- **TASK INSTRUCTIONS**:
Go through the data below and work out how many lines contain "protein"; the answer is the number alone.

- **THE DATA**:
++++
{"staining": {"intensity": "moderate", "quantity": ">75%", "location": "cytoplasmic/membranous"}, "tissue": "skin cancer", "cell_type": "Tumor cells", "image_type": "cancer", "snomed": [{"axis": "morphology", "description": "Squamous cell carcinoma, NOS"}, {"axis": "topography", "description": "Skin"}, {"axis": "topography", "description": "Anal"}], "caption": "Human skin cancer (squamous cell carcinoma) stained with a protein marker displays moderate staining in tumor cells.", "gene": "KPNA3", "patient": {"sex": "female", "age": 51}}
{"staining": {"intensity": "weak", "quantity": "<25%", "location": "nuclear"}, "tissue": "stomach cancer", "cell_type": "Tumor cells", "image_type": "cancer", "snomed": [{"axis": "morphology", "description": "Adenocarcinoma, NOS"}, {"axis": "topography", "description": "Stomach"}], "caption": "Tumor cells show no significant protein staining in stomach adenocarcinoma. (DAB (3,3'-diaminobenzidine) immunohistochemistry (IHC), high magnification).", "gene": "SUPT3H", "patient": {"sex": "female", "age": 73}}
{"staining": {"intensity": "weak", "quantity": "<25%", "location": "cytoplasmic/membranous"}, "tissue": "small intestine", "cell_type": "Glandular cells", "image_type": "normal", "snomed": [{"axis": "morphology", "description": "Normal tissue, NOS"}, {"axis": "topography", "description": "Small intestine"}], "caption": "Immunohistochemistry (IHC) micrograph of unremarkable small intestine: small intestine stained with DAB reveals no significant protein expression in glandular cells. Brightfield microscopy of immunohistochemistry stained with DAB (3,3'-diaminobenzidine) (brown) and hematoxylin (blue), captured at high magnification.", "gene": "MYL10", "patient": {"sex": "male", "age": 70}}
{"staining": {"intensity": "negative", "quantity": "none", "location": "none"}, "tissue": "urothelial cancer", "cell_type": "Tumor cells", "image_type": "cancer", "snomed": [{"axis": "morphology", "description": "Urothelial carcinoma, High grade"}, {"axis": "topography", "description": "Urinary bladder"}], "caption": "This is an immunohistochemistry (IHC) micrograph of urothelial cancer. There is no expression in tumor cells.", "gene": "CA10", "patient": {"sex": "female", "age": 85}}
++++
- **EXERCISE RESPONSE**:
3